Przytoczę te błędy, które od razu rzuciły mi się w oczy.

-Wyłaź szpon! Wiem, że to ty.

“Szpon” jest imieniem kota, a więc należy zapisać je z dużej litery. 

Po czym ustawił dogodną do lądowania pozycję. 

Brzmi osobliwie, czyż nie?

Najbliższy egzemplarz słyszał, że znajduje się już metr nad jego głową.

To również laugh

Jednocześnie odbijając się i tłukąc tusz obok o ziemie.

*tuż, *ziemię

Zatrzymał się i usiadł na podłodze, kierując swą uwagę na Bruno.

*Brunona. 

(…) których owoce zasilały Jowikiańskie zakłady produkcyjne, i owe zakłady.

(…) i żeby utrudnić całe przedsięwzięcie jedynym, żeby dostarczyć towar był przelot przez pasmo strefy zmilitaryzowanej.

W tych zdaniach z początku tekstu roi się od dziwactw, które zniechęciły mnie do dalszego czytania :(

Przeczytaj wszystko jeszcze raz, na spokojnie, weź głęboki wdech..a dostrzeżesz swoje błędy ;)

Hmm, rzeczywiście, wyjaśnione. Nie czytałam ich by nie sugerować się cudzymi odczuciami. Może to.. Zdeczka dziwne, ale tak już mam ;)

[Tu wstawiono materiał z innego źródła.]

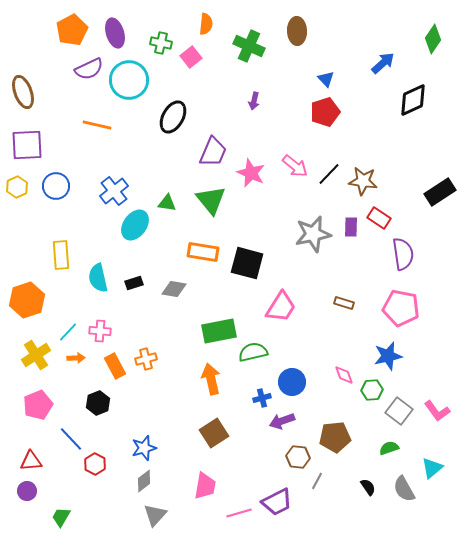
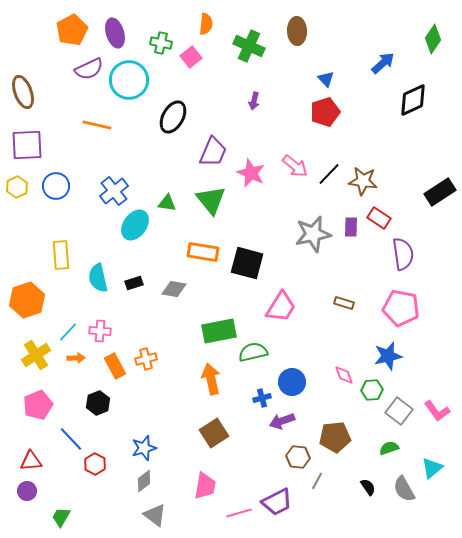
gray triangle at (155, 515): rotated 35 degrees counterclockwise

Czytało się przyjemnie, od słów biła aura tajemnicy, AŻ do pojawienia się wzmianki o “liceum”. Wówczas cały czar prysł, zostałam prędko sprowadzona na ziemię. Późniejszy występ pijaczków już do cna oskubał ten tekst z ‘magii’… Aaaale całość oceniam pozytywnie :) Mimo tej nagłej zmiany nastroju.